OBJECTIVE A ▸
Duplicate the passage on CCSP climate projections from "This process of" to "Fourth Assessment Report.".

SELECTION ▸

Begin

This product is part of a larger suite of CCSP analyses: SAP 2.1 a, Scenarios of Greenhouse Gas Emissions and Atmospheric Concentrations; SAP 2.3 Aerosol Properties and Their Impacts on Climate SAP 3.1 Climate Models: An Assessment of Strengths and Limitations for Uses Applications; SAP 4.3. Analyses of the Effects of Climate Change on Agriculture, Biodiversity, Land, and Water Resources; SAP 4.5. Effects of Climate Change on Energy Production and Use in the United States; and SAP 4.6, Analyses of the Effects of Global Change on Human Health and Welfare and Human Systems.

SAP 3.2 will also contribute to and enhance the ongoing and iterative international process of producing, analyzing and assessing climate projections based on a range of emissions scenarios for both long-lived and short-lived radiative species. Besides the climate projections resulting from the stabilization scenarios developed by SAP 2.1a for long-lived greenhouse gases, SAP 3.2 will examine potential climate impacts of emissions scenarios for short-lived radiatively active gases and particles that are influenced, if not determined by, local and regional air quality issues. The resulting climate projections will then the made available to the general community concerned with potential climate impacts as well as climate and air quality policy.

This process of climate projection and analysis will include, among others both international efforts undertaken by the IPCC and national efforts of the Climate Change Technology Program, Federal research laboratories at the National Aeronautics and Space Administration (NASA). National Oceanic and Atmospheric Administration (NOAA), Department of Energy (DOE), and Environmental Protection Agency (EPA) and the joint university-National Science Foundation (NSF) effort led by the National Center for Atmospheric Research (NCAR). SAP 3.2 will assess the climate projections resulting from SAP 2.1a scenarios in the context of existing IPCC climate projections and will isolate and assess the future climate impacts resulting from future emissions of short-lived species which, while part of the current reviewed literature, were not a specific focus of the IPCC Fourth Assessment Report.

Intended audiences of this CCSP product are decisionmakers and researchers who use climate model output as input to studies or analyses in their respective disciplines both climate and non-climate (e.g., ecosystem science, air quality issues, hydrology and water resources, economics, human health. and agriculture and forestry.)

End

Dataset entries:
Begin

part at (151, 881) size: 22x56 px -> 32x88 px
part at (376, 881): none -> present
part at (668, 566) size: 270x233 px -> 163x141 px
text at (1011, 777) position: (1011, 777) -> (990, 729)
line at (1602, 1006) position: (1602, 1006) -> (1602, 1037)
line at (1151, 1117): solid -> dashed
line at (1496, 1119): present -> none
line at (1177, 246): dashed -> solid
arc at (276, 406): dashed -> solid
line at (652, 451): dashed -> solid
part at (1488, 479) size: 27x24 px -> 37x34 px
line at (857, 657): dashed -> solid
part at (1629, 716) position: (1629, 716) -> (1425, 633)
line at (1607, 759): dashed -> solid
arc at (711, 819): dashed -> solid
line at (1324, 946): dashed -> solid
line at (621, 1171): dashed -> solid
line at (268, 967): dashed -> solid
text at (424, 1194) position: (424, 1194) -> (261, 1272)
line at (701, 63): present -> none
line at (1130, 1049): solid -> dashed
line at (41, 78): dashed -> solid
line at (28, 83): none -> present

End

OBJECTIVE B ▸
Reproduce the records from the first line through the line with "line at (857, 657): dashed -> solid", substituting "dotted" for "dashed" and keeping everything else unchanged.

CORRECT OUTPUT A ▸
This process of climate projection and analysis will include, among others both international efforts undertaken by the IPCC and national efforts of the Climate Change Technology Program, Federal research laboratories at the National Aeronautics and Space Administration (NASA). National Oceanic and Atmospheric Administration (NOAA), Department of Energy (DOE), and Environmental Protection Agency (EPA) and the joint university-National Science Foundation (NSF) effort led by the National Center for Atmospheric Research (NCAR). SAP 3.2 will assess the climate projections resulting from SAP 2.1a scenarios in the context of existing IPCC climate projections and will isolate and assess the future climate impacts resulting from future emissions of short-lived species which, while part of the current reviewed literature, were not a specific focus of the IPCC Fourth Assessment Report.

CORRECT OUTPUT B ▸
part at (151, 881) size: 22x56 px -> 32x88 px
part at (376, 881): none -> present
part at (668, 566) size: 270x233 px -> 163x141 px
text at (1011, 777) position: (1011, 777) -> (990, 729)
line at (1602, 1006) position: (1602, 1006) -> (1602, 1037)
line at (1151, 1117): solid -> dotted
line at (1496, 1119): present -> none
line at (1177, 246): dotted -> solid
arc at (276, 406): dotted -> solid
line at (652, 451): dotted -> solid
part at (1488, 479) size: 27x24 px -> 37x34 px
line at (857, 657): dotted -> solid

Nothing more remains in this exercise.